No texto abaixo, sobre as novas estrelas Michelin, transcreva palavra por palavra tudo o que vai de "A fartura de" até "must go on.".

§ Texto selecionado:
# # #
A fartura de 2016 — 7 novas primeiras estrelas e dois estreantes no mundo dos bi-estrelados — certamente habituou-nos mal, já que o desalento de ver apenas dois novos cozinheiros no Guia foi notório, ainda para mais porque nesse mesmo comunicado oficial via-se que “nuestros hermanos” iam ter um total de 24 novas estrelas (divididas por dois tri-estrelados, 5 com duas e 17 com uma). Mesmo assim, como diz a regra do espectáculo, the show must go on.
Tiago Bonito, o novo chef de um Estrela Michelin. “Somos como uma equipa de futebol”
[Nota: é importante ressalvar que estes resultados foram enviados apenas a jornalistas e na condição de não poderem ser revelados até às 20h30 locais. Chefs e público em geral não sabiam de nada]
“Gostava de agradecer a todos vocês pelo apoio e especialmente aos nossos inspetores, que levam uma vida muito dura”, começou por dizer Mayte Carreño, diretora comercial da Michelin Espanha Portugal. Atrás de um púlpito, em pleno palco montado numa das salas de conferência do Abama, a responsável introduziu Michael Ellis, o diretor internacional dos guias que, num espanhol macarrónico, começou por chamar os novos “uma estrela”. Daniele foi o primeiro a receber o prémio (que é entregue, simbolicamente, sob a forma de uma jaleca) e João Oliveira seguiu-o pouco tempo depois. Ficava assim arrumado o nervosismo e expectativas de toda a classe hoteleira de Portugal — era altura de ouvir os vencedores.
Digam de vossa justiça
“É uma satisfação muito grande, só penso em ligar à minha equipa, amigos, toda a gente! Isto é o resultado de um trabalho muito longo”, começa por explicar um ainda emocionado João Oliveira. Numa zona semelhante à das famosas flash interviews, o nortenho destacava o facto deste prémio não ir “mudar em nada” a mentalidade da sua equipa (“sem eles nada disto era possível”). “Continuamos muito fortes e focadas em fazer o melhor trabalho possível.”
Uma das respostas de João é subitamente interrompida: “Parabéns chef!” diz Daniele Pirillo, do Gusto, abraçando-o. Muito limitado pelo parco inglês que fala, Pirillo deixou Oliveira acabar de explicar que a estrela chegava numa altura em que o seu trabalho já estava mais sólido — era o seu terceiro ano à frente desta cozinha — e que todos “estavam mais maduros”. A palavra era agora passada àa Daniele.
“Felicidade, muita felicidade é aquilo que estamos a sentir agora”, afirmou o jovem chef que trabalha sob a alçada de Heinz Beck há 4 anos — um em Roma e os outros dois no Algarve. Por esta altura, o rapaz ainda não tinha conseguido falar com Beck. “Ele está em Tóquio neste momento. Ainda não o conseguimos avisar da vitória!” explica. Apesar disso, Daniele conta que este alemão mestre da comida italiana estava “um pouco expectante” em relação ao prémio, mas que tinha confiança de que tanto ele como a sua equipa tinham “trabalhado muito bem” ao longo do último ano. “Se tivéssemos ganho no ano passado acho que teria sido demasiado cedo”, vai explicando o rapaz calvo e com uma barbicha que tem tanto de fininha como de comprida. “Agora temos a certeza de que partilhamos os mesmos ideais de excelência que o Guia. Isso é muito bom de saber” , termina o cozinheiro que se desfaz em desculpas ao dizer que tinha de ir embora. “Tenho de falar com o chef Heinz!” conclui.
# # #
§ Dados do exercício:
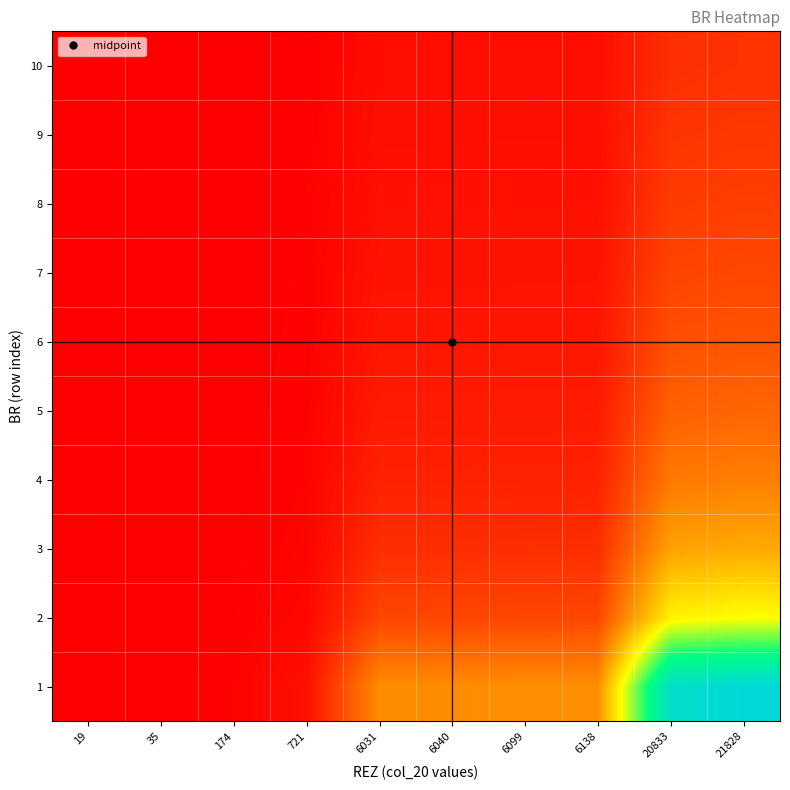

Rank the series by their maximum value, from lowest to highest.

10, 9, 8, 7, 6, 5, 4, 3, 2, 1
# # #
§ Resposta escrita:
A fartura de 2016 — 7 novas primeiras estrelas e dois estreantes no mundo dos bi-estrelados — certamente habituou-nos mal, já que o desalento de ver apenas dois novos cozinheiros no Guia foi notório, ainda para mais porque nesse mesmo comunicado oficial via-se que “nuestros hermanos” iam ter um total de 24 novas estrelas (divididas por dois tri-estrelados, 5 com duas e 17 com uma). Mesmo assim, como diz a regra do espectáculo, the show must go on.